At the obstacle-type (29-way) level, all models exceed 99.3% top-1 accuracy on the test set, with ConvNeXt-Small (frozen) achieving 99.96%. Coarser category/subcategory recognition also exceeds 97%.
5. Potential Applications and Use Cases
The dataset provides a foundational benchmark for:
- Smartphone/wearable obstacle detection: Real-time systems for urban navigation safety, especially useful for visually impaired or mobility-aid users.
- Municipal infrastructure monitoring: Automated reporting of hazards (cracks, obstacles), city maintenance.
- On-device warning systems: Near-real-time detection for haptic or audio alerts to prevent injuries.

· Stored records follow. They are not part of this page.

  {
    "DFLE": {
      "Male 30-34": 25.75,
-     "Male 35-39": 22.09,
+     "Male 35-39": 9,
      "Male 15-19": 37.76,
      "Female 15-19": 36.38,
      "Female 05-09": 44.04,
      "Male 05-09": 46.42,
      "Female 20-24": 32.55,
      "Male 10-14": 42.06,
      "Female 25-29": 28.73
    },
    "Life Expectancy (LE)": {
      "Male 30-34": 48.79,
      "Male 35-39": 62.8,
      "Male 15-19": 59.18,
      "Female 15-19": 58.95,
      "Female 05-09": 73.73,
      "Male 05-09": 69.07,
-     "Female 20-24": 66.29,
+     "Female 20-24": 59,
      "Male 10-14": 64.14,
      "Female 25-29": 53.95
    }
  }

Its design supports both commercial and academic research (GDPR-compliance, public Zenodo DOI).
6. Limitations and Future Directions
Known limitations are:
- Geographic and environmental bias: Data acquired only in Nicosia, Cyprus, under three lighting regimes; generalization to other urban contexts is not guaranteed.

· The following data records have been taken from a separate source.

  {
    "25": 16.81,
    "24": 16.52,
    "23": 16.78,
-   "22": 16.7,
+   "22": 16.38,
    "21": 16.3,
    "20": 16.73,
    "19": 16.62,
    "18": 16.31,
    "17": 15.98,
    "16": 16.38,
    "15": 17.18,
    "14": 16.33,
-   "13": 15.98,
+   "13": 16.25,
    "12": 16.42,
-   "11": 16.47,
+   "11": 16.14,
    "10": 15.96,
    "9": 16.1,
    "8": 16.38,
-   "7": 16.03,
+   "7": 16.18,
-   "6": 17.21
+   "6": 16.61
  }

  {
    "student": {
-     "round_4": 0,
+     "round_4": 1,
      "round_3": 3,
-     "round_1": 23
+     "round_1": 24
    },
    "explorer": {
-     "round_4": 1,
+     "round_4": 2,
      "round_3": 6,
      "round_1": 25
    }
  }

- Lack of localization: Only frame-level class labels, no bounding boxes or pixelwise masks.
- Device diversity: Only two camera models at a fixed pedestrian height.
- Class imbalance: Although the balanced subset eliminates type imbalance, category/subcategory imbalance persists in the full dataset.
Planned extensions include broadening geographic coverage, adding detailed spatial annotation (box/mask), additional sensor modalities (e.g., depth, inertial), and developing federated-learning-ready protocols.
7. Data Access and Usage Guidelines
The complete dataset (≈5.9 GB) including full-resolution videos, the 14,500-frame balanced subset, and code (PyTorch loader, usage instructions) is publicly available via Zenodo at DOI: 10.5281/zenodo.10907945. No usage restrictions beyond academic citation are imposed.
All data are privacy-filtered and organized to facilitate rapid model development and reproducible benchmarking on pedestrian-centric urban obstacle detection tasks (Thoma et al., 22 Dec 2025).